Monsieur Amirshahi, nous avons bien l'intention de développer les projets concrets avec les pays du Maghreb. Les sommets du « 5 + 5 », plus ancien cadre de rencontre entre pays du bassin méditerranéen, qui réunissent la France, l'Espagne, l'Italie, le Portugal, Malte d'un côté, et le Maroc, l'Algérie, la Tunisie, la Libye et la Mauritanie de l'autre, nous paraissent un excellent vecteur.

Je redis de la façon la plus nette que ce qui est arrivé au président bolivien est lié à un malentendu technique et administratif. Dès que le Président de la République a su que le président Morales se trouvait dans l'avion en question et qu'il a été consulté, il a immédiatement autorisé le survol de notre pays. J'ai demandé à notre ambassadeur en Bolivie de l'expliquer clairement sur place. J'ai également appelé mon homologue bolivien et exprimé officiellement des regrets. La page doit maintenant être tournée au plus vite, afin que rien n'altère les bonnes relations que nous avons toujours entretenues avec la Bolivie et l'ensemble des pays de la région. L'interprétation qui a parfois été faite de l'incident est totalement erronée.

La France, comme les autres pays d'Europe, a refusé l'asile à M. Snowden. Après que les États-Unis ont formulé une demande d'arrêt, si M. Snowden venait en France, il devrait y être immédiatement arrêté, ce qui n'est certainement pas ce que souhaitent ses défenseurs. Il n'était donc pas opportun de lui octroyer l'asile. Quelques pays se sont déclarés prêts à l'accueillir. Je ne sais pas encore quelle sera sa décision.

M. Assouly et M. Habib ont tous deux évoqué la situation iranienne et les lignes rouges à ne pas franchir aux yeux d'Israël. Le message de la France à l'égard de l'Iran, sans être nullement belliqueux, n'en est pas moins net. Nous restons ouverts au dialogue, pour autant que les positions iraniennes évoluent.

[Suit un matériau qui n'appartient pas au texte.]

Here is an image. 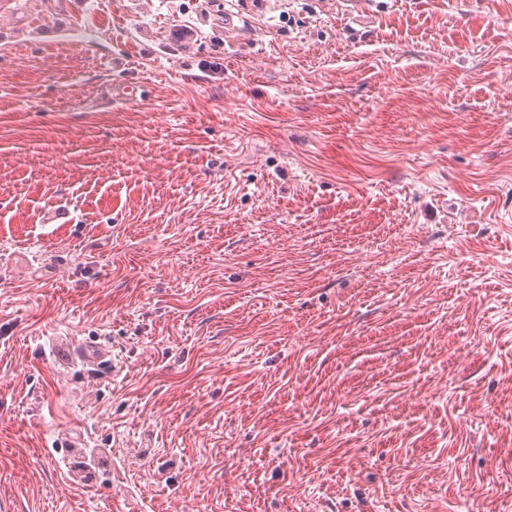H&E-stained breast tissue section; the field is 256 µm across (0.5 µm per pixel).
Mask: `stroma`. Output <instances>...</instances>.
Here are the masks:
<instances>
[{
    "mask_svg": "<svg viewBox=\"0 0 512 512\" xmlns=\"http://www.w3.org/2000/svg\"><path fill=\"white\" fill-rule=\"evenodd\" d=\"M0 512H512V0H0Z\"/></svg>",
    "mask_w": 512,
    "mask_h": 512,
    "instance_id": "stroma-1",
    "label": "stroma"
}]
</instances>
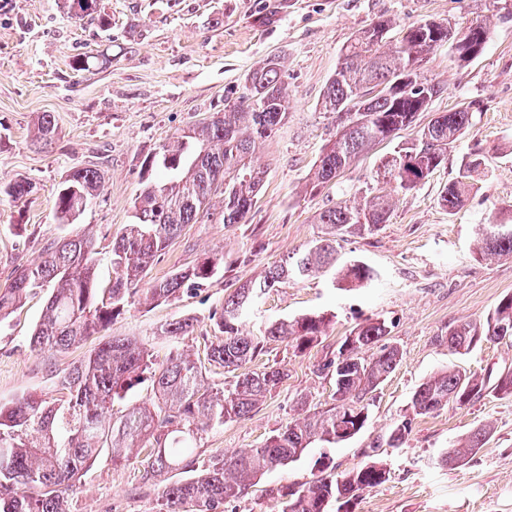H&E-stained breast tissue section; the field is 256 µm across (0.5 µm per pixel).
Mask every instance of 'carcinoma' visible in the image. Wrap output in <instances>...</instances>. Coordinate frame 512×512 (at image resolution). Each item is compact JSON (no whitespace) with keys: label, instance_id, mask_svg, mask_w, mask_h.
Segmentation results:
<instances>
[{"label":"carcinoma","instance_id":"obj_1","mask_svg":"<svg viewBox=\"0 0 512 512\" xmlns=\"http://www.w3.org/2000/svg\"><path fill=\"white\" fill-rule=\"evenodd\" d=\"M97 2L62 0V7L71 19L93 16L100 27L107 28L110 18L97 9ZM392 28L391 20L380 17L352 35L341 49L320 104L322 112L336 119V138L326 145L316 165L313 191L335 182L365 151L412 126L445 91L441 81L420 71L430 53L446 46L448 61L463 68L482 55L490 40L485 22L469 30L464 52L454 48L460 30L447 21L413 23L395 42L389 40ZM97 65L99 57L90 53L74 58L71 67L90 72ZM281 71L280 59L267 60L248 75L245 93L224 104V111L144 157L145 175L156 172L162 178L147 180L134 202V222L112 239V279L107 287H99L96 279L92 238L85 234L61 237L45 248L39 262L16 268L8 287L0 289V323L27 295L46 290L45 310L36 323L31 347L40 354L63 352L103 330L135 301H167L185 289L205 286L223 272L224 252L214 251L164 279L146 280L150 266L165 254L184 225L243 224L254 210L265 171L252 160L253 145L275 133L290 106ZM470 118L469 106L437 114L413 141L397 147L381 162L376 182L390 184L397 192L415 189L445 163L448 149L462 136ZM56 135L54 116L42 113L35 145L47 147ZM483 164L482 154H470L459 179L441 192L443 208L452 213L460 206L476 188L473 173ZM101 187L98 168H73L58 188V223H74ZM392 206L391 195L369 188L358 201H340L324 209L317 223L326 225V237L224 299L220 313L212 317L214 340L208 361L229 372L240 371L232 383L204 384L196 361L179 352L156 369L148 344L124 337L105 342L73 365L57 379L53 395L0 403V512H67L68 492L90 462L106 450L112 452L113 464L127 462L126 450L143 440L152 443L150 453L139 460L143 482L163 470L180 475L162 491L158 512H213L215 506L239 497L247 482L299 461L314 444L334 446L358 434L368 420L366 396L400 361L397 347L383 344L389 330L381 319L351 330L334 357L323 364L334 377L333 407L288 422L248 452L208 461L194 455V443L204 432L248 416L287 376L275 366L246 368L264 343L289 340L302 351L318 341L326 326L325 316L305 314L271 322L263 336H250L240 327L243 314L266 291L326 268H337L340 279L351 286L372 279L373 269L360 261L337 264L335 237L374 234L389 221ZM482 243L483 259L512 256V228L487 233ZM193 325V318H183L169 323L163 333L172 338L186 336ZM505 338H512V295L498 303L486 322L454 325L436 342L460 354L484 340ZM147 378L154 400L114 415V403ZM489 390L512 396V372L499 374L490 387L487 379L450 367L417 387L412 408L415 415L427 416L450 403L478 400ZM410 431V422L397 424L386 445L400 447ZM490 435L485 426L474 430L463 443L445 449L441 463H464L484 447ZM387 479V470L375 463L340 475L323 464L311 481L278 493L279 512H352L365 491Z\"/></svg>","mask_w":512,"mask_h":512}]
</instances>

Monsieur Habib, je n'étais pas au courant que la mention « Israël » avait pu être barrée dans l'adresse de certaines convocations. Je vous remercie de me communiquer les photocopies des documents que vous avez en votre possession.

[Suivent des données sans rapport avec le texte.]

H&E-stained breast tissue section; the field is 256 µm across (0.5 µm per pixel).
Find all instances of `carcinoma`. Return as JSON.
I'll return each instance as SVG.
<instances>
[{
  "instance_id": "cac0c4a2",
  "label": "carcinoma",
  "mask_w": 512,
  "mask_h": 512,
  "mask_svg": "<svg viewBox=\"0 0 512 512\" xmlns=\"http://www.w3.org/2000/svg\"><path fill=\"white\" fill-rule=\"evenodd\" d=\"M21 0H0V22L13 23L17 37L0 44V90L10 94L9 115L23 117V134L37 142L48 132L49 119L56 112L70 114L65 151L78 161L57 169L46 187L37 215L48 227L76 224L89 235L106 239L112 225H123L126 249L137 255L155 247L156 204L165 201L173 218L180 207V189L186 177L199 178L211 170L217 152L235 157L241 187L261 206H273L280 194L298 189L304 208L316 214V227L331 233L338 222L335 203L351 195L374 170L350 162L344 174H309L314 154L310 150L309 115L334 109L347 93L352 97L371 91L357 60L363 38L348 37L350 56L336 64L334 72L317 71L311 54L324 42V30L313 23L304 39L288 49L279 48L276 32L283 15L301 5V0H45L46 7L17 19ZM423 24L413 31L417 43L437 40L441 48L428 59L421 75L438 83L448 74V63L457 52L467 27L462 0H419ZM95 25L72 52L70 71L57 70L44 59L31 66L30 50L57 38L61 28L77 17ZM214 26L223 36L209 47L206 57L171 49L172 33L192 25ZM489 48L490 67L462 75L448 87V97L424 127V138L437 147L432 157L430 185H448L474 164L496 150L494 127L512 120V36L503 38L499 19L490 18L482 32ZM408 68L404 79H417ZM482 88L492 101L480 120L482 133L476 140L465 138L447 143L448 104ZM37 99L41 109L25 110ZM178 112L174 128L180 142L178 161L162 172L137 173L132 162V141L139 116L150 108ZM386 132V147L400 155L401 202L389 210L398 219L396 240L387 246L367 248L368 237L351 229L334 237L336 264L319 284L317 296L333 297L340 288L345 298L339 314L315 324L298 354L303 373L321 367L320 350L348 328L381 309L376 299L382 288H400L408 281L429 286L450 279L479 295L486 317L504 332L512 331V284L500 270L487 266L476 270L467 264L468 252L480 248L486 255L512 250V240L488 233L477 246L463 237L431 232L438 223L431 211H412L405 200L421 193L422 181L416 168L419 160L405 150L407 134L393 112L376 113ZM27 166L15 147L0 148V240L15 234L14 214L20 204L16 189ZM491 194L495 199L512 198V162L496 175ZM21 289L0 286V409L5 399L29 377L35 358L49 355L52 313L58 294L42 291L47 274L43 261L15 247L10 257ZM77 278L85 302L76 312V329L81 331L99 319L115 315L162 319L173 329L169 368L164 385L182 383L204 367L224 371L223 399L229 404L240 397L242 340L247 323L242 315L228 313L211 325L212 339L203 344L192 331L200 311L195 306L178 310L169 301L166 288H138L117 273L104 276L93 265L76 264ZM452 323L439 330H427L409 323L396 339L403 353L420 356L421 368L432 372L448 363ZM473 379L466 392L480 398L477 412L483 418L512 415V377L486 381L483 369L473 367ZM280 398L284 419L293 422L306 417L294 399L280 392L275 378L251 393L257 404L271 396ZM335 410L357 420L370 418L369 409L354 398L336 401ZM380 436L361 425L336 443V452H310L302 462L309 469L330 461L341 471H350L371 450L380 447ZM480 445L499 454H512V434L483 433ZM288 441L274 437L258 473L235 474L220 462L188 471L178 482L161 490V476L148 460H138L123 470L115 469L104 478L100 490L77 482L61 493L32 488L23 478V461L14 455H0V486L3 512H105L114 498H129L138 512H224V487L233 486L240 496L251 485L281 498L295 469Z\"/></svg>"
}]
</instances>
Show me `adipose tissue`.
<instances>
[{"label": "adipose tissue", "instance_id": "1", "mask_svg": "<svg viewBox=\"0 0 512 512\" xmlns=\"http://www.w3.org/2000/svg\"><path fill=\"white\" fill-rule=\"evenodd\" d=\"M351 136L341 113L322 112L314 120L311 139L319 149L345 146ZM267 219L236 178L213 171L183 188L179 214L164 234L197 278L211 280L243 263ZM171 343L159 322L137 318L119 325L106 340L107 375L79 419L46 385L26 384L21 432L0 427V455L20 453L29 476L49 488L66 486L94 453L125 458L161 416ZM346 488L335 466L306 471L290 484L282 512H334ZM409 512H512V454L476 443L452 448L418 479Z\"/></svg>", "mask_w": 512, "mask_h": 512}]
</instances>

Monsieur Dupré, quelle crédibilité accorder aux majorités, disons islamistes, pour faire court ? Notre déplacement en Tunisie avec le Président de la République la semaine dernière a été riche d'enseignements. Le long entretien que M. Ghannouchi a accordé au Monde est également très intéressant. Beaucoup dépendra certes de ce qui va se passer en Égypte –notre visite avait lieu au moment même des événements égyptiens – mais ce que nous retenons des discussions libres et amicales que nous avons eues avec le gouvernement tunisien est que pour réussir, là où ils ont été élus de manière régulière, les islamistes doivent rassembler. Sinon, au bout d'un certain temps, ils sont rejetés. Comment peuvent-ils oeuvrer au rassemblement nécessaire ? La question n'est pas simple, d'autant que ceux qui exercent le pouvoir ne sont pas nécessairement ceux qui décident. L'une des leçons à retenir est que se refermer autour d'un groupe, au lieu de travailler au profit de l'ensemble de la population en cherchant à rassembler, handicape gravement les pouvoirs qui pratiquent ainsi. Espérons que cela soit compris.

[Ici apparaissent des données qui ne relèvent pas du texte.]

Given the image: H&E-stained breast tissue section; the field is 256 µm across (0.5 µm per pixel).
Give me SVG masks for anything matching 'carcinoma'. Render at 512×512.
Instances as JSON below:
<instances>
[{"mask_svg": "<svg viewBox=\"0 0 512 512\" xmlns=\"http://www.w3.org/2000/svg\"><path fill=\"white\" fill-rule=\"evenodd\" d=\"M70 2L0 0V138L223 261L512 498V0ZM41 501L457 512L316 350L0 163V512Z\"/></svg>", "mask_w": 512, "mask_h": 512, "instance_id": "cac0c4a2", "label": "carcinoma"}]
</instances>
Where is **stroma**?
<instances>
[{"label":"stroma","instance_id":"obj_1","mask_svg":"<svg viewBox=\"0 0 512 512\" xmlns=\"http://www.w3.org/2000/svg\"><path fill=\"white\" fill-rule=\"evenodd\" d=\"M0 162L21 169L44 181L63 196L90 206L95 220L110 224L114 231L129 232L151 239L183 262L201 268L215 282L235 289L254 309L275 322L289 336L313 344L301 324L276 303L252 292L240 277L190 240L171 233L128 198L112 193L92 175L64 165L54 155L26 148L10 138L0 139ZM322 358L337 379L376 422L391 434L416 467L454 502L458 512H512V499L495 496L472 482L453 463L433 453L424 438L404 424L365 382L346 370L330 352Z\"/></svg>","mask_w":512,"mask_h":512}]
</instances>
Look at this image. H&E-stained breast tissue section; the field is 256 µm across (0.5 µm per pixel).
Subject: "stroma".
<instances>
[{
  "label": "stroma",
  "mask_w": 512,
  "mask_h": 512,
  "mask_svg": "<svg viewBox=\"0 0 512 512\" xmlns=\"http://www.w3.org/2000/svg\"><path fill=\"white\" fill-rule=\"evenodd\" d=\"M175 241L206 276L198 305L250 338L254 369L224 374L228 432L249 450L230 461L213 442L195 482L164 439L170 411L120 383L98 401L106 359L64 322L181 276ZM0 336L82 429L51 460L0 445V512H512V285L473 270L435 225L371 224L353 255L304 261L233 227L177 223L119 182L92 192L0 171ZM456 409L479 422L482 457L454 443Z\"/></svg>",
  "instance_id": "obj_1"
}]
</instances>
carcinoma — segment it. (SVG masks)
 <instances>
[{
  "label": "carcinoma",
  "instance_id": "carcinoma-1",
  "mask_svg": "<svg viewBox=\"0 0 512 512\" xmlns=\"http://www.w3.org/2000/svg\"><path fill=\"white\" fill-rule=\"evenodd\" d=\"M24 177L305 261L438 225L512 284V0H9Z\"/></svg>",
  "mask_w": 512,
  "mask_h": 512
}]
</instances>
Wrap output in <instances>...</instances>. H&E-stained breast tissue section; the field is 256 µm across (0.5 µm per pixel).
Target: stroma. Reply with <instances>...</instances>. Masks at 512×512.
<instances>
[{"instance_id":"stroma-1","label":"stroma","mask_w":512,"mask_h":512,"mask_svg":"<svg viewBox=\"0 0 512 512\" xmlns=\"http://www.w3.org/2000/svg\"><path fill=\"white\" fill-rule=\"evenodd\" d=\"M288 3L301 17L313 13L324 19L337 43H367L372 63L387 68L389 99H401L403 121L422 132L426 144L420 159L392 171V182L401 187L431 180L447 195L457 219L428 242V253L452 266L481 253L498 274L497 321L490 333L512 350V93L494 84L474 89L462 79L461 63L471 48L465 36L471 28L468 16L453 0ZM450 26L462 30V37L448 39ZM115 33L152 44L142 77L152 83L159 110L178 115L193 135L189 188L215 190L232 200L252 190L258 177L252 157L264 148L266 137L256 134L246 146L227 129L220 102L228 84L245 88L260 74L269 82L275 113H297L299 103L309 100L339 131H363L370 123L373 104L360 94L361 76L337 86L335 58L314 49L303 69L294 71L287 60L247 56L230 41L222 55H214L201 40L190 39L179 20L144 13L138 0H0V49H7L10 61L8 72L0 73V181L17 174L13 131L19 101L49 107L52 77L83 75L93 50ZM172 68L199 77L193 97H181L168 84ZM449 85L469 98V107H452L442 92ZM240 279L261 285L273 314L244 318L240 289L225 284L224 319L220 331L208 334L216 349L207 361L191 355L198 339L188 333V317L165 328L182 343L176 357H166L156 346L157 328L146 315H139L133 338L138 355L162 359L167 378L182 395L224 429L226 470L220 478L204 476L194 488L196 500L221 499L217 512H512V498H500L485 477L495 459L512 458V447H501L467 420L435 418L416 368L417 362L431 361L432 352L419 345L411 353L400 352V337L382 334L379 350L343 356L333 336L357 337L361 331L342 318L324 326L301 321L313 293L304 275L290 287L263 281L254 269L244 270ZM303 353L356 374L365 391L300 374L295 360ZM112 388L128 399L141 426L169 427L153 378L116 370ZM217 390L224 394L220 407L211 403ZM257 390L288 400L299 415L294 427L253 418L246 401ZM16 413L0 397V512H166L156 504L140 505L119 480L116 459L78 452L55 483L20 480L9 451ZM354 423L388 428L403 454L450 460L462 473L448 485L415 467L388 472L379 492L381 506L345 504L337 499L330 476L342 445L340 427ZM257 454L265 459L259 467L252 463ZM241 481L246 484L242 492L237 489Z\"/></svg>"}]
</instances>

Sur la Turquie, il y aurait beaucoup à dire. Vous avez eu raison de souligner que le problème y est tout autre que dans les pays précités. En effet, la Turquie connaît une forte croissance économique. Mais il est vrai que nous avons été surpris, déçus par les récents événements, dont il faut tirer les leçons. Cela montre que l'amélioration de la situation économique ne suffit pas ou bien encore qu'un conflit peut dégénérer à partir d'une revendication très localisée, comme cela a été le cas à Istanbul où il s'agissait au départ d'une affaire d'urbanisme. Nous n'avons surtout pas voulu jeter d'huile sur le feu après les commentaires faits par le pouvoir. Mais nous restons vigilants.

Monsieur Christ, vous avez eu raison d'évoquer Madagascar, dont on ne parle pas assez alors que la situation y est extrêmement préoccupante. Le malheur de ce pays, dont la France est restée très proche, est lié à ses gouvernants. La Communauté de développement de l'Afrique australe (SADC) et l'Organisation de l'unité africaine (OUA) ont fait savoir que si les prochaines élections devaient se tenir avec les candidats actuels et dans les conditions prévues, non seulement aucune aide ne serait accordée mais les résultats n'en seraient pas reconnus. J'ai eu l'occasion de le dire aux intéressés eux-mêmes, qui n'ont pas voulu se rallier aux solutions plus sages qui avaient été un temps envisagées pour trouver des candidats qui n'auraient pas suscité le même embarras. Comme la SADC et l'OUA, la France ne reconnaîtra pas le résultat des élections, si celles-ci ont lieu dans les conditions actuellement prévues. Cela aura des conséquences en matière d'aide.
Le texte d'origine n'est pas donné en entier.